Instructions to follow =>
With all images omitted, write out the records word for word.

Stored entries
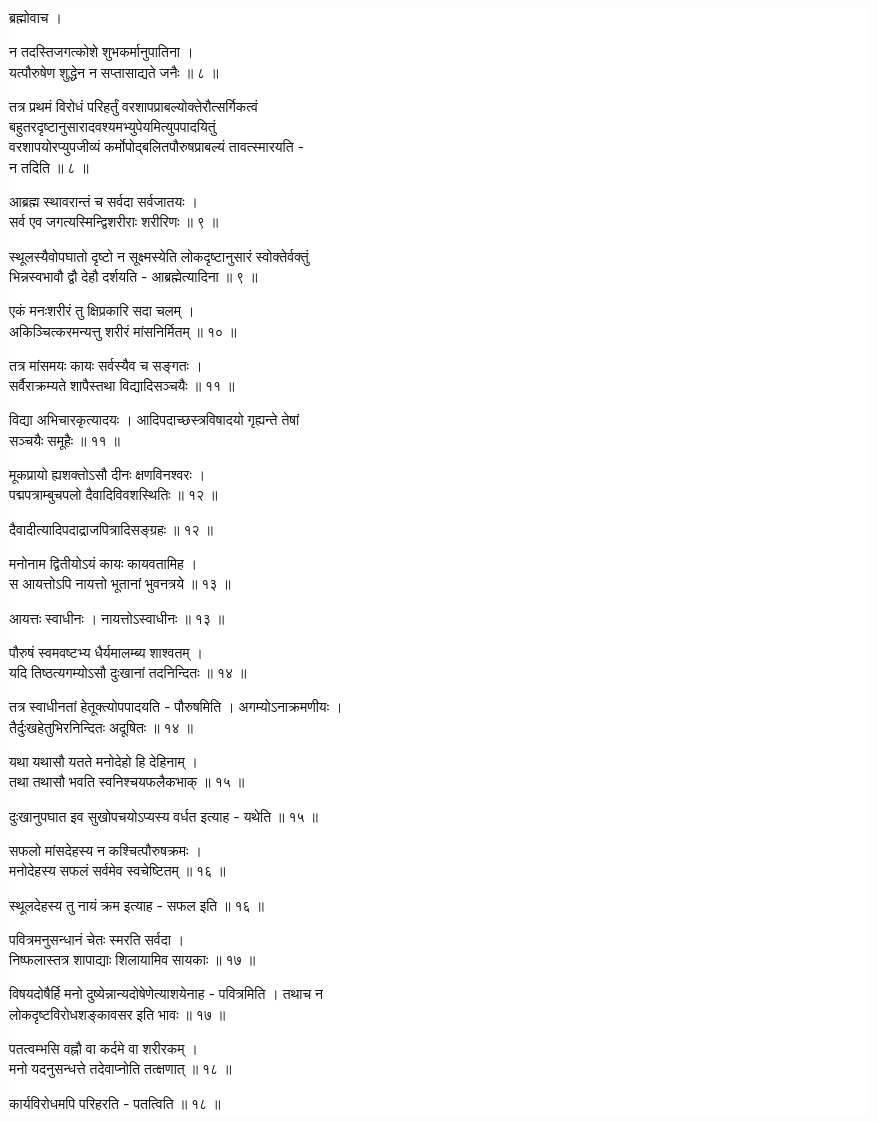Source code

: ब्रह्मोवाच ।  
  
न तदस्तिजगत्कोशे शुभकर्मानुपातिना ।  
यत्पौरुषेण शुद्धेन न सप्तासाद्यते जनैः ॥ ८ ॥  
  
तत्र प्रथमं विरोधं परिहर्तुं वरशापप्राबल्योक्तेरौत्सर्गिकत्वं   
बहुतरदृष्टानुसारादवश्यमभ्युपेयमित्युपपादयितुं   
वरशापयोरप्युपजीव्यं कर्मोपोद्बलितपौरुषप्राबल्यं तावत्स्मारयति -   
न तदिति ॥ ८ ॥  
  
आब्रह्म स्थावरान्तं च सर्वदा सर्वजातयः ।  
सर्व एव जगत्यस्मिन्द्विशरीराः शरीरिणः ॥ ९ ॥  
  
स्थूलस्यैवोपघातो दृष्टो न सूक्ष्मस्येति लोकदृष्टानुसारं स्वोक्तेर्वक्तुं   
भिन्नस्वभावौ द्वौ देहौ दर्शयति - आब्रह्मेत्यादिना ॥ ९ ॥  
  
एकं मनःशरीरं तु क्षिप्रकारि सदा चलम् ।  
अकिञ्चित्करमन्यत्तु शरीरं मांसनिर्मितम् ॥ १० ॥  
  
तत्र मांसमयः कायः सर्वस्यैव च सङ्गतः ।  
सर्वैराक्रम्यते शापैस्तथा विद्यादिसञ्चयैः ॥ ११ ॥  
  
विद्या अभिचारकृत्यादयः । आदिपदाच्छस्त्रविषादयो गृह्यन्ते तेषां   
सञ्चयैः समूहैः ॥ ११ ॥  
  
मूकप्रायो ह्यशक्तोऽसौ दीनः क्षणविनश्वरः ।  
पद्मपत्राम्बुचपलो दैवादिविवशस्थितिः ॥ १२ ॥  
  
दैवादीत्यादिपदाद्राजपित्रादिसङ्ग्रहः ॥ १२ ॥  
  
मनोनाम द्वितीयोऽयं कायः कायवतामिह ।  
स आयत्तोऽपि नायत्तो भूतानां भुवनत्रये ॥ १३ ॥  
  
आयत्तः स्वाधीनः । नायत्तोऽस्वाधीनः ॥ १३ ॥  
  
पौरुषं स्वमवष्टभ्य धैर्यमालम्ब्य शाश्वतम् ।  
यदि तिष्ठत्यगम्योऽसौ दुःखानां तदनिन्दितः ॥ १४ ॥  
  
तत्र स्वाधीनतां हेतूक्त्योपपादयति - पौरुषमिति । अगम्योऽनाक्रमणीयः ।   
तैर्दुःखहेतुभिरनिन्दितः अदूषितः ॥ १४ ॥  
  
यथा यथासौ यतते मनोदेहो हि देहिनाम् ।  
तथा तथासौ भवति स्वनिश्चयफलैकभाक् ॥ १५ ॥  
  
दुःखानुपघात इव सुखोपचयोऽप्यस्य वर्धत इत्याह - यथेति ॥ १५ ॥  
  
सफलो मांसदेहस्य न कश्चित्पौरुषक्रमः ।  
मनोदेहस्य सफलं सर्वमेव स्वचेष्टितम् ॥ १६ ॥  
  
स्थूलदेहस्य तु नायं क्रम इत्याह - सफल इति ॥ १६ ॥  
  
पवित्रमनुसन्धानं चेतः स्मरति सर्वदा ।  
निष्फलास्तत्र शापाद्याः शिलायामिव सायकाः ॥ १७ ॥  
  
विषयदोषैर्हि मनो दुष्येन्नान्यदोषेणेत्याशयेनाह - पवित्रमिति । तथाच न   
लोकदृष्टविरोधशङ्कावसर इति भावः ॥ १७ ॥  
  
पतत्वम्भसि वह्नौ वा कर्दमे वा शरीरकम् ।  
मनो यदनुसन्धत्ते तदेवाप्नोति तत्क्षणात् ॥ १८ ॥  
  
कार्यविरोधमपि परिहरति - पतत्विति ॥ १८ ॥  
  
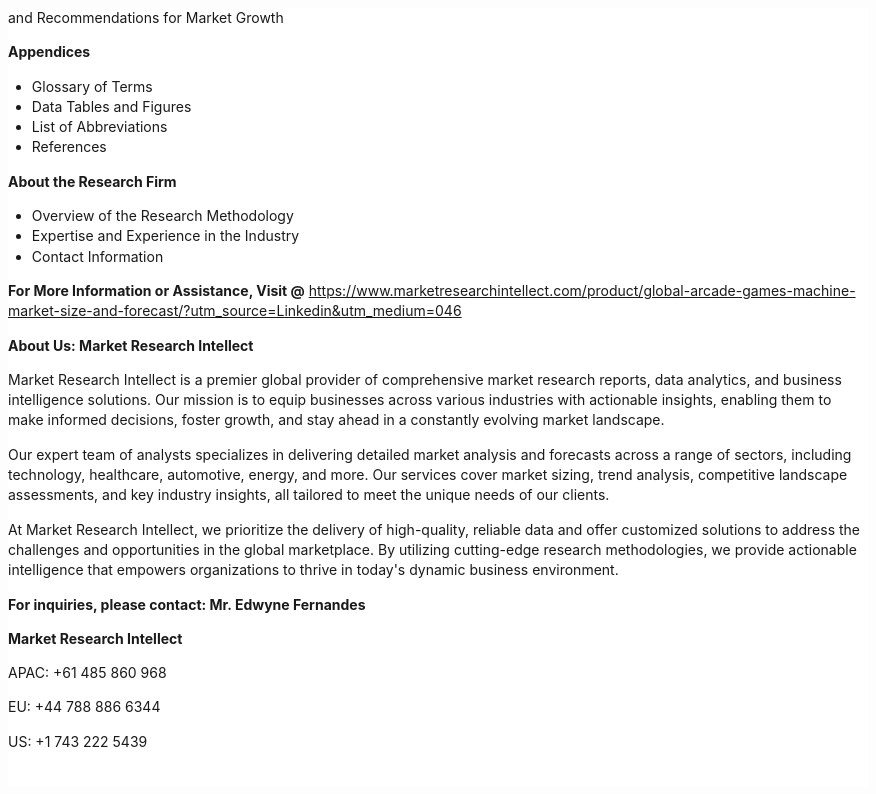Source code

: and Recommendations for Market Growth</li></ul><p><strong>Appendices</strong></p><ul><li>Glossary of Terms</li><li>Data Tables and Figures</li><li>List of Abbreviations</li><li>References</li></ul><p><strong>About the Research Firm</strong></p><ul><li>Overview of the Research Methodology</li><li>Expertise and Experience in the Industry</li><li>Contact Information</li></ul></div><div class="article-main__content" data-test-id="publishing-text-block"><p><span class="font-[700]"><strong>For More Information or Assistance, Visit @</strong>&nbsp;<a href="https://www.marketresearchintellect.com/product/global-arcade-games-machine-market-size-and-forecast/?utm_source=Linkedin&utm_medium=046">https://www.marketresearchintellect.com/product/global-arcade-games-machine-market-size-and-forecast/?utm_source=Linkedin&utm_medium=046</a></span></p><p><strong>About Us: Market Research Intellect</strong></p><p>Market Research Intellect is a premier global provider of comprehensive market research reports, data analytics, and business intelligence solutions. Our mission is to equip businesses across various industries with actionable insights, enabling them to make informed decisions, foster growth, and stay ahead in a constantly evolving market landscape.</p><p>Our expert team of analysts specializes in delivering detailed market analysis and forecasts across a range of sectors, including technology, healthcare, automotive, energy, and more. Our services cover market sizing, trend analysis, competitive landscape assessments, and key industry insights, all tailored to meet the unique needs of our clients.</p><p>At Market Research Intellect, we prioritize the delivery of high-quality, reliable data and offer customized solutions to address the challenges and opportunities in the global marketplace. By utilizing cutting-edge research methodologies, we provide actionable intelligence that empowers organizations to thrive in today's dynamic business environment.</p><p><strong>For inquiries, please contact: Mr. Edwyne Fernandes</strong></p><p><strong>Market Research Intellect</strong></p><p>APAC: +61 485 860 968</p><p>EU: +44 788 886 6344</p><p>US: +1 743 222 5439</p></div><div class="article-main__content" data-test-id="publishing-text-block">&nbsp;</div>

Your solution =>
Source code

: ब्रह्मोवाच ।  
  
न तदस्तिजगत्कोशे शुभकर्मानुपातिना ।  
यत्पौरुषेण शुद्धेन न सप्तासाद्यते जनैः ॥ ८ ॥  
  
तत्र प्रथमं विरोधं परिहर्तुं वरशापप्राबल्योक्तेरौत्सर्गिकत्वं   
बहुतरदृष्टानुसारादवश्यमभ्युपेयमित्युपपादयितुं   
वरशापयोरप्युपजीव्यं कर्मोपोद्बलितपौरुषप्राबल्यं तावत्स्मारयति -   
न तदिति ॥ ८ ॥  
  
आब्रह्म स्थावरान्तं च सर्वदा सर्वजातयः ।  
सर्व एव जगत्यस्मिन्द्विशरीराः शरीरिणः ॥ ९ ॥  
  
स्थूलस्यैवोपघातो दृष्टो न सूक्ष्मस्येति लोकदृष्टानुसारं स्वोक्तेर्वक्तुं   
भिन्नस्वभावौ द्वौ देहौ दर्शयति - आब्रह्मेत्यादिना ॥ ९ ॥  
  
एकं मनःशरीरं तु क्षिप्रकारि सदा चलम् ।  
अकिञ्चित्करमन्यत्तु शरीरं मांसनिर्मितम् ॥ १० ॥  
  
तत्र मांसमयः कायः सर्वस्यैव च सङ्गतः ।  
सर्वैराक्रम्यते शापैस्तथा विद्यादिसञ्चयैः ॥ ११ ॥  
  
विद्या अभिचारकृत्यादयः । आदिपदाच्छस्त्रविषादयो गृह्यन्ते तेषां   
सञ्चयैः समूहैः ॥ ११ ॥  
  
मूकप्रायो ह्यशक्तोऽसौ दीनः क्षणविनश्वरः ।  
पद्मपत्राम्बुचपलो दैवादिविवशस्थितिः ॥ १२ ॥  
  
दैवादीत्यादिपदाद्राजपित्रादिसङ्ग्रहः ॥ १२ ॥  
  
मनोनाम द्वितीयोऽयं कायः कायवतामिह ।  
स आयत्तोऽपि नायत्तो भूतानां भुवनत्रये ॥ १३ ॥  
  
आयत्तः स्वाधीनः । नायत्तोऽस्वाधीनः ॥ १३ ॥  
  
पौरुषं स्वमवष्टभ्य धैर्यमालम्ब्य शाश्वतम् ।  
यदि तिष्ठत्यगम्योऽसौ दुःखानां तदनिन्दितः ॥ १४ ॥  
  
तत्र स्वाधीनतां हेतूक्त्योपपादयति - पौरुषमिति । अगम्योऽनाक्रमणीयः ।   
तैर्दुःखहेतुभिरनिन्दितः अदूषितः ॥ १४ ॥  
  
यथा यथासौ यतते मनोदेहो हि देहिनाम् ।  
तथा तथासौ भवति स्वनिश्चयफलैकभाक् ॥ १५ ॥  
  
दुःखानुपघात इव सुखोपचयोऽप्यस्य वर्धत इत्याह - यथेति ॥ १५ ॥  
  
सफलो मांसदेहस्य न कश्चित्पौरुषक्रमः ।  
मनोदेहस्य सफलं सर्वमेव स्वचेष्टितम् ॥ १६ ॥  
  
स्थूलदेहस्य तु नायं क्रम इत्याह - सफल इति ॥ १६ ॥  
  
पवित्रमनुसन्धानं चेतः स्मरति सर्वदा ।  
निष्फलास्तत्र शापाद्याः शिलायामिव सायकाः ॥ १७ ॥  
  
विषयदोषैर्हि मनो दुष्येन्नान्यदोषेणेत्याशयेनाह - पवित्रमिति । तथाच न   
लोकदृष्टविरोधशङ्कावसर इति भावः ॥ १७ ॥  
  
पतत्वम्भसि वह्नौ वा कर्दमे वा शरीरकम् ।  
मनो यदनुसन्धत्ते तदेवाप्नोति तत्क्षणात् ॥ १८ ॥  
  
कार्यविरोधमपि परिहरति - पतत्विति ॥ १८ ॥  
  
Source code

: and Recommendations for Market Growth</li></ul><p><strong>Appendices</strong></p><ul><li>Glossary of Terms</li><li>Data Tables and Figures</li><li>List of Abbreviations</li><li>References</li></ul><p><strong>About the Research Firm</strong></p><ul><li>Overview of the Research Methodology</li><li>Expertise and Experience in the Industry</li><li>Contact Information</li></ul></div><div class="article-main__content" data-test-id="publishing-text-block"><p><span class="font-[700]"><strong>For More Information or Assistance, Visit @</strong>&nbsp;<a href="https://www.marketresearchintellect.com/product/global-arcade-games-machine-market-size-and-forecast/?utm_source=Linkedin&utm_medium=046">https://www.marketresearchintellect.com/product/global-arcade-games-machine-market-size-and-forecast/?utm_source=Linkedin&utm_medium=046</a></span></p><p><strong>About Us: Market Research Intellect</strong></p><p>Market Research Intellect is a premier global provider of comprehensive market research reports, data analytics, and business intelligence solutions. Our mission is to equip businesses across various industries with actionable insights, enabling them to make informed decisions, foster growth, and stay ahead in a constantly evolving market landscape.</p><p>Our expert team of analysts specializes in delivering detailed market analysis and forecasts across a range of sectors, including technology, healthcare, automotive, energy, and more. Our services cover market sizing, trend analysis, competitive landscape assessments, and key industry insights, all tailored to meet the unique needs of our clients.</p><p>At Market Research Intellect, we prioritize the delivery of high-quality, reliable data and offer customized solutions to address the challenges and opportunities in the global marketplace. By utilizing cutting-edge research methodologies, we provide actionable intelligence that empowers organizations to thrive in today's dynamic business environment.</p><p><strong>For inquiries, please contact: Mr. Edwyne Fernandes</strong></p><p><strong>Market Research Intellect</strong></p><p>APAC: +61 485 860 968</p><p>EU: +44 788 886 6344</p><p>US: +1 743 222 5439</p></div><div class="article-main__content" data-test-id="publishing-text-block">&nbsp;</div>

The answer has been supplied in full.